Kurultay için AKP, CHP, BBP ve Saadet Partisi’ne davetiye gönderilirken, MHP ve HDP ise kurultaya çağrılmadı. İYİ Parti Kurultayına, CHP Genel Sekreteri Akif Hamzaçebi katıldı.
Kurultay’da Genel Başkan seçimi yanında, 80 üyeli genel idare kurulu ve 11 merkez disiplin kurulu üyesi de belirlendi.
Akşener’in açıklamalarından satır başları şu şekilde:
İradenize Boyun Eğdim, Gel Dediniz Geldim
50 yıllık partiler kadar oy almamıza rağmen, iddiamızla sınanmayı esas aldık, sorumluluğu üstlenerek çekildik. Meşhur sözdür, bilirsiniz: “Bütün renkler aynı hızla kirleniyordu, birinciliği beyaza verdiler.” Kendi partimde ihtilaf konusu olmaktansa, noktayı koyarım dedim. Fitneye sebep olmaktansa, örter kapımı otururum dedim. Çekildim, İzzet ü ikbal ile bab-ı siyasetten dedim.
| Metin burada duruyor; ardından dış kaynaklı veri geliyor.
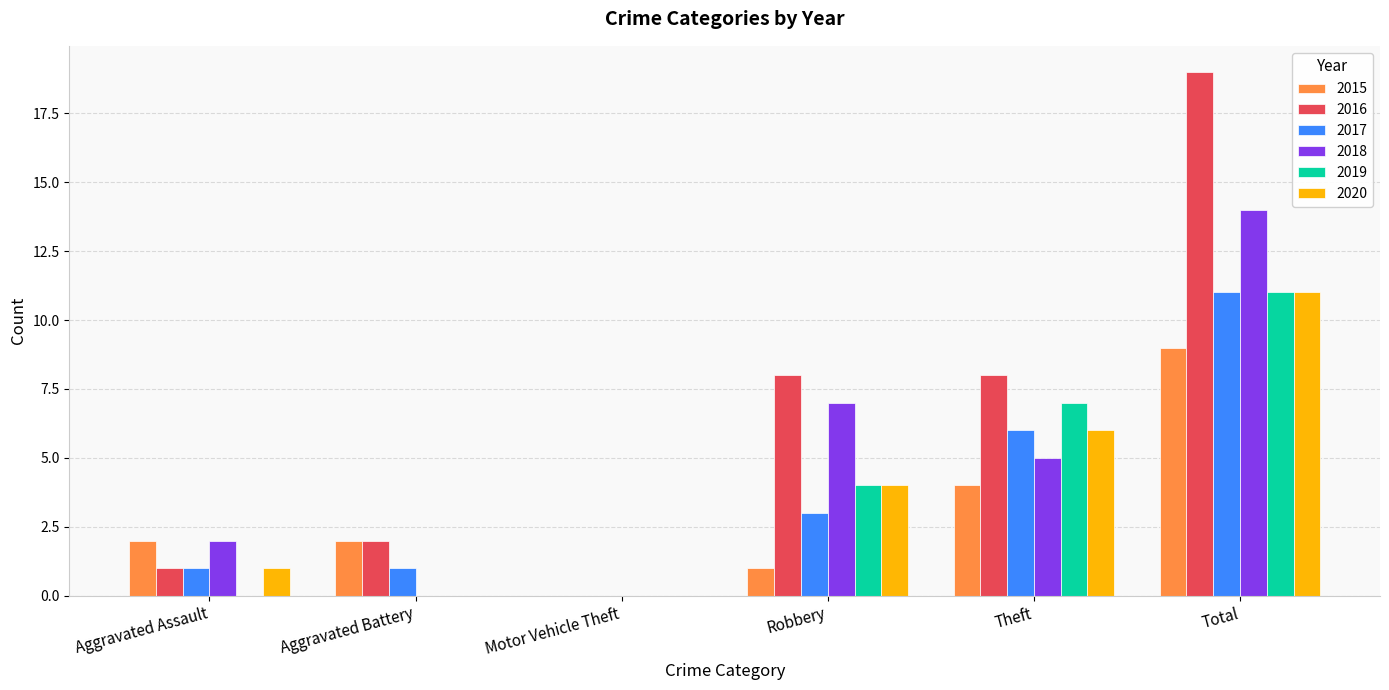

Which label corresponds to the largest value in the chart?

Total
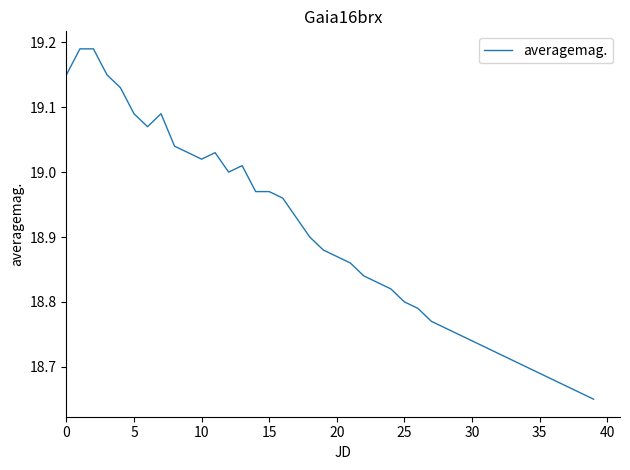

What is the difference between the maximum and minimum values?

0.5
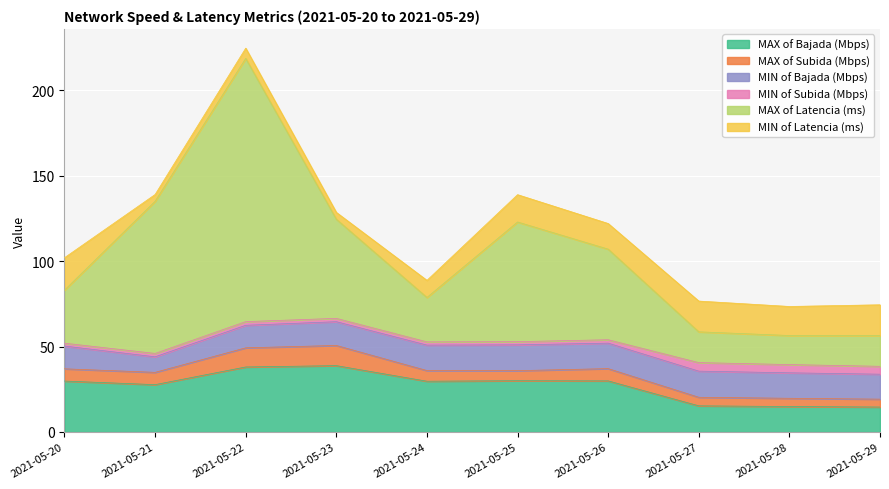

Reading left to right, what are all the values shown in this chart?

MAX of Bajada (Mbps): 29.8	27.7	38.0	38.8	29.7	30.0	29.9	15.3	14.9	14.6
MAX of Subida (Mbps): 7.2	7.2	11.2	11.8	6.2	5.9	7.2	5.0	4.8	4.6
MIN of Bajada (Mbps): 13.3	9.1	13.2	13.9	14.9	15.1	14.9	15.3	14.9	14.6
MIN of Subida (Mbps): 1.7	2.0	2.1	2.0	1.9	1.9	2.0	5.0	4.8	4.6
MAX of Latencia (ms): 31.0	89.0	154.0	58.0	26.0	70.0	53.0	18.0	17.0	18.0
MIN of Latencia (ms): 19.0	4.0	6.0	4.0	10.0	16.0	15.0	18.0	17.0	18.0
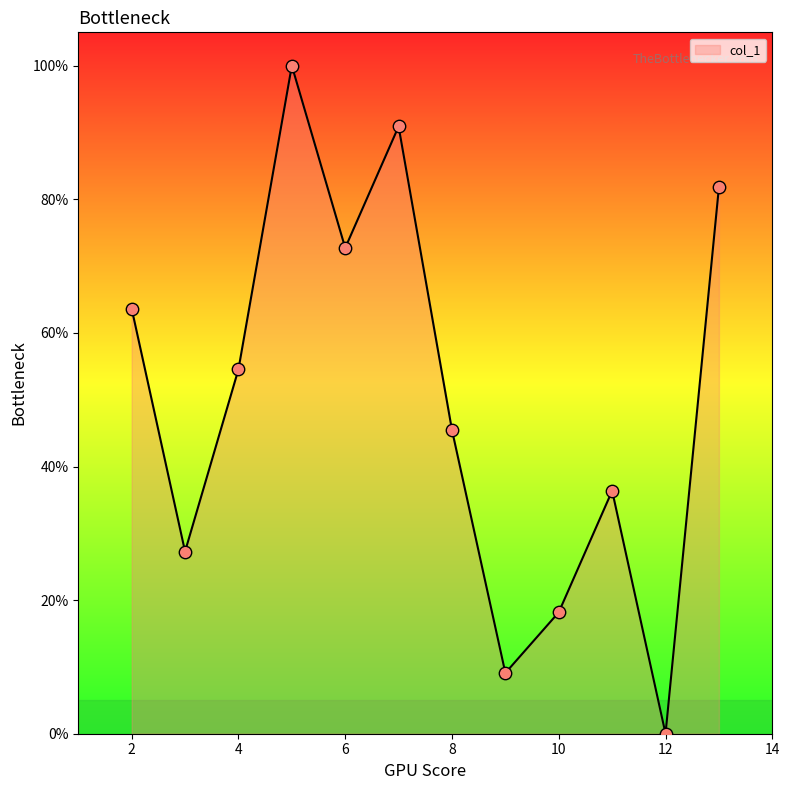

What is the maximum value shown in the chart?

100.0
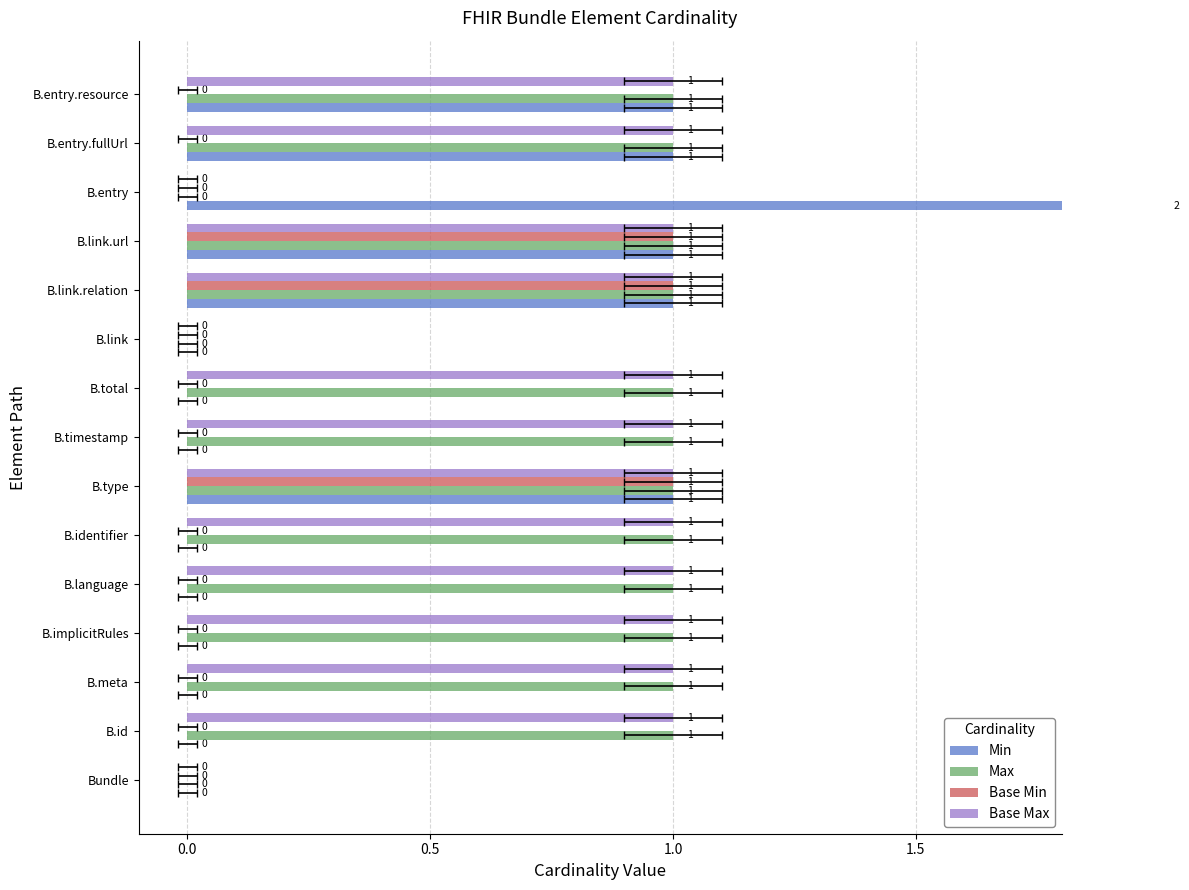

Which series changed the most between B.timestamp and B.link?

Max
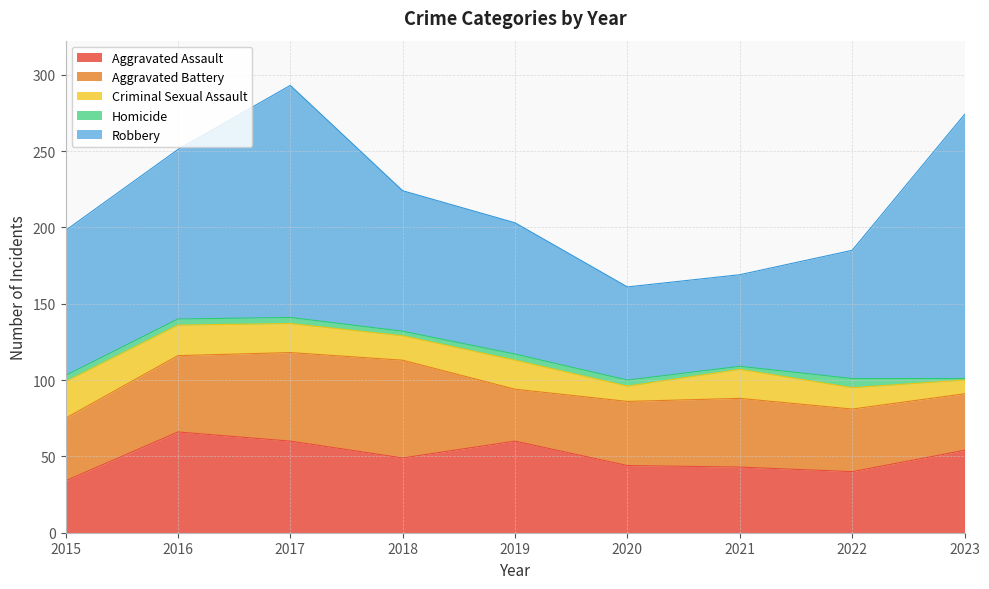

Count the number of categories in the chart.

9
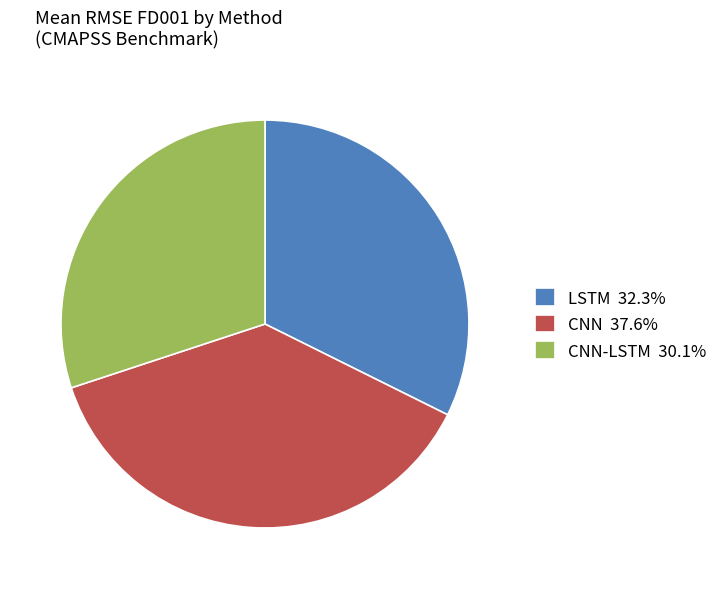

What is the ratio of the value at LSTM 32.3% to the value at CNN 37.6%?

0.9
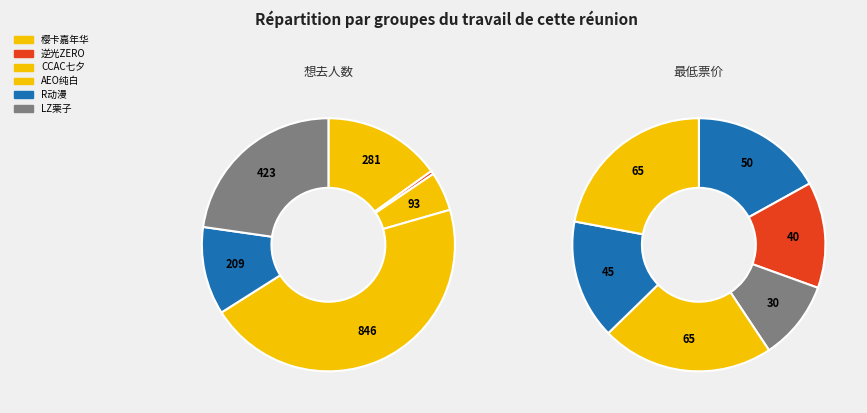

True or false: 丽水·逆光ZERO动漫游戏展 accounts for 0% of the total.

True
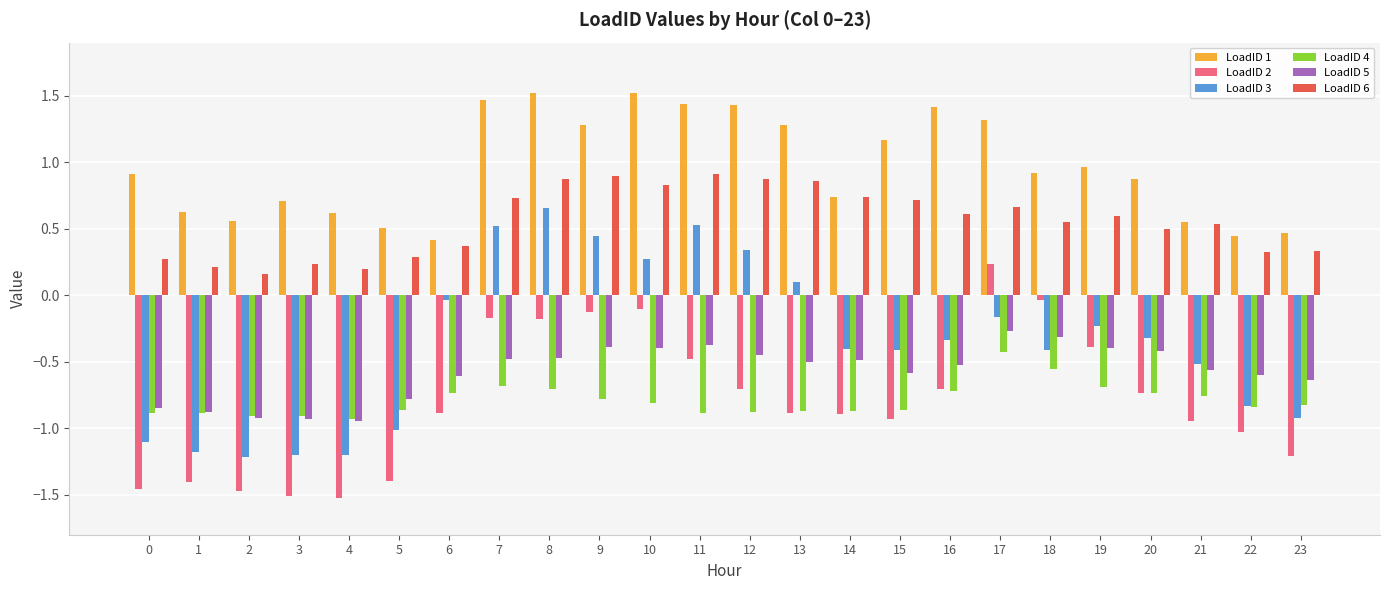

What is the spread (max minus min) of values at 14?

1.6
Türkiye’ye yakıştırdığımız demokrasi anlayışımız da, şahsi prensiplerim de bunu gerektiriyordu. Allah şahittir ki, meselenin altı da budur, üstü de budur. Önü de budur, ardı da budu r.O andan sonra ise içinde yer almadığım ve asla müdahil olmadığım bir süreç yaşandı. İYİ PARTİ camiası, kararımın hilafına ortaya bir irade koydu, ısrarcı oldu. Veda niyetine “ben sizi çok sevdim be” demiştim. Bu sözümü alıp, elimi ayağımı bağlayan bir hamleye çevirdiniz: “Biz de seni çok sevdik be” dediniz. Kararınıza teslim oldum. Görev, töre gereğidir. Töre konuştu, Han sustu. İradenize boyun eğdim. Gel dediniz, geldim.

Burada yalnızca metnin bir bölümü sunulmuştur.